Our children are experiencing unprecedented access to information, entertainment and social interaction – more than any generation before them. Young people are also more technically minded, meaning that many children know how to access the internet before the age of eight.
Although it’s important to learn about the online world from a young age, there are also many dangers that parents need to be wary of.
Firstly, we need to be aware of age restrictions – which are there for a reason.
Facebook’s minimum age is 13 and so is Instagram, Twitter and Snapchat. However, we would urge parents to take a good look at platforms before allowing children to use them.
After all, there are many other social media accounts that are becoming popular among children, that we may not know much about.

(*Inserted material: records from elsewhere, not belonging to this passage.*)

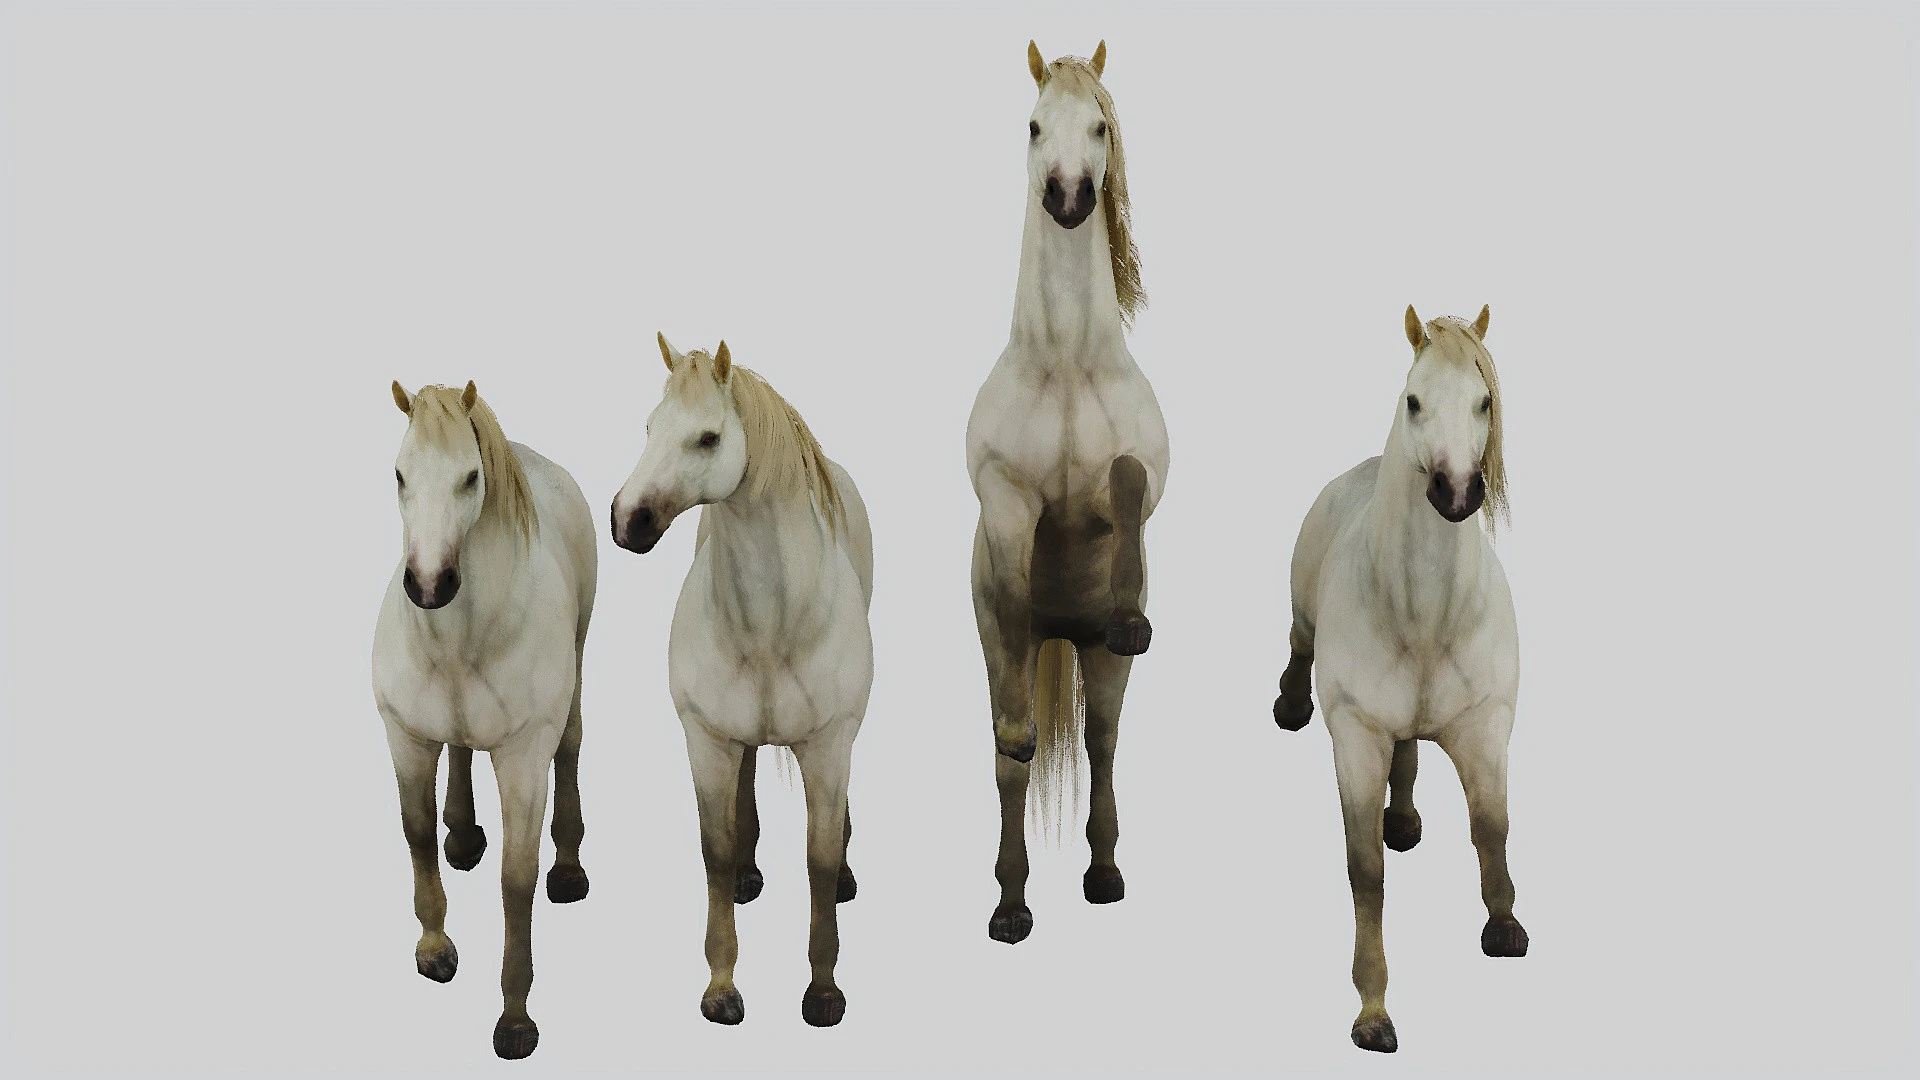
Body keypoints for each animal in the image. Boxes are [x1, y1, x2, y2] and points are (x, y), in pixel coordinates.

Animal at [370, 381, 597, 1059]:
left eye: (471, 477)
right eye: (399, 474)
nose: (429, 584)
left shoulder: (523, 760)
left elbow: (515, 881)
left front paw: (515, 1019)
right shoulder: (406, 738)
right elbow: (417, 834)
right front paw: (434, 948)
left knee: (571, 749)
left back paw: (568, 870)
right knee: (462, 750)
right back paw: (465, 834)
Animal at [611, 335, 873, 1028]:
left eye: (707, 438)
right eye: (649, 426)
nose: (627, 520)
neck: (772, 629)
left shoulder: (827, 747)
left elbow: (817, 860)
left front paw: (823, 991)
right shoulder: (707, 741)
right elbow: (716, 852)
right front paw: (722, 987)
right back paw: (751, 876)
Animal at [1272, 306, 1527, 1053]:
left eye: (1484, 401)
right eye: (1414, 401)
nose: (1456, 492)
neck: (1425, 619)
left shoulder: (1486, 729)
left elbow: (1491, 829)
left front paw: (1504, 926)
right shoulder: (1357, 739)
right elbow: (1366, 873)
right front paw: (1373, 1009)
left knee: (1410, 751)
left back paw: (1406, 818)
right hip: (1303, 619)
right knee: (1297, 645)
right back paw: (1288, 704)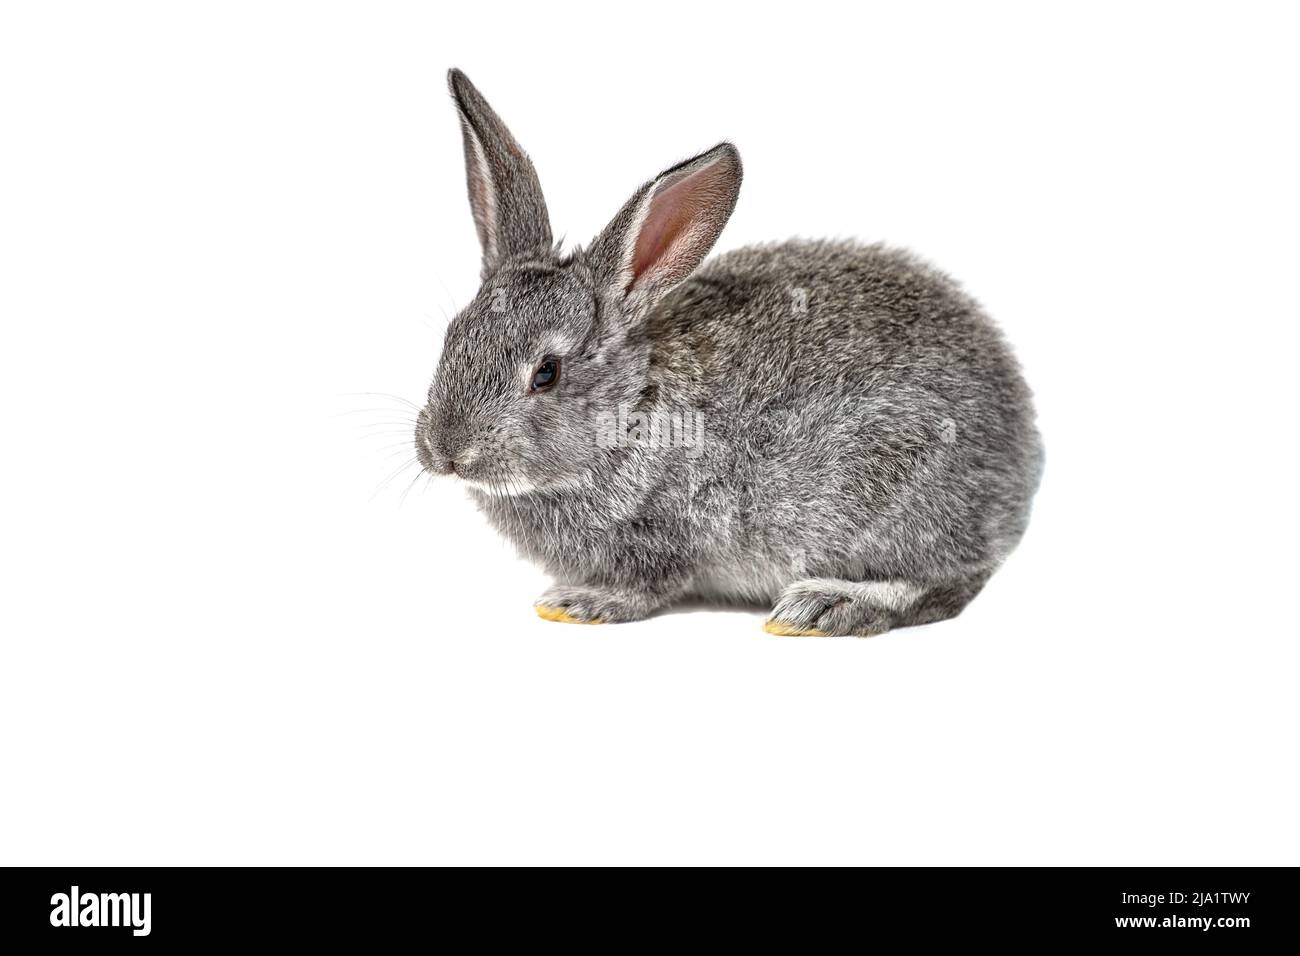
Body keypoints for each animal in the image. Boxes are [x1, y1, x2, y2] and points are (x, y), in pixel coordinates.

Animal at [414, 69, 1044, 637]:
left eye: (546, 373)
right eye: (452, 337)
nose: (445, 451)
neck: (634, 408)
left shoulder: (668, 530)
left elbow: (645, 584)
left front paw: (580, 603)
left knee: (942, 583)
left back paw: (824, 607)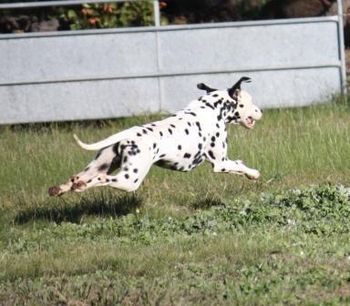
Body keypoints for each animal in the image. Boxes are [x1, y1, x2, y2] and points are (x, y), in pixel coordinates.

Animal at [48, 76, 262, 196]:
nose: (260, 111)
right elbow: (241, 167)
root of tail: (127, 136)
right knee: (100, 179)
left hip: (99, 165)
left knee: (76, 177)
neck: (211, 107)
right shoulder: (221, 163)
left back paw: (60, 189)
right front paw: (253, 173)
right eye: (250, 101)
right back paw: (81, 187)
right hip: (129, 180)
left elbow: (238, 166)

TikTok is one platform that has taken the online world by storm. TikTok is a social media network where users can share videos in exchange for likes and comments. If you have older children, you may be familiar with the music and the trending dances.
And, like other social media sites, the minimum age to use TikTok is 13. But it’s so important that we are vigilant. Lots of younger children are finding their way on to them by simply changing their date of birth. Sharing videos online can be incredibly dangerous, particularly if the children are young and unaware of how to use the platform safely.
Not all internet use is dangerous, however. It’s worth noting that there are various other apps and platforms for younger children to enjoy, many of which are educational. These include blackboard madness, Elmo loves 123s and pocket phonics. There are also a wide range of games to enjoy.
By downloading apps on your mobile device or tablet, you are able to control the content they consume. It’s a lot safer than using their own gadgets.
YouTube is another popular platform. This is because it contains some great videos for children to enjoy and you can also access series of your child’s favourite TV show. So, when you’re on a long car journey or waiting for an appointment, you can find endless episodes of Peppa Pig to keep your little ones occupied.
But like social media, YouTube can pose some risks. Continuously monitoring your children while using platforms like YouTube is vital, especially if they know how to search for videos themselves.
One example of a hoax that hit the headlines in July 2018 was the Momo Challenge. Most prominent on YouTube, people were posing as the fictional character ‘Momo’ to target teenagers to entice them to do as she said, which reportedly involved performing violent acts. This was extremely distressing and meant that all children were at risk of being exposed to this character as she was appearing in a wide range of videos across the platform – including Peppa Pig.
Here at Pilgrims we understand the importance of keeping our children safe and our parents informed. This is why we implement a number of policies and training activities for children, parents and staff alike. We want to make sure that we can all work together to be able to enjoy all the opportunities online offers, while remaining aware of the potential risks children might be exposed to.
If you would like to research this topic further, the Childnet website has more information. There are also downloadable resources for parents and carers.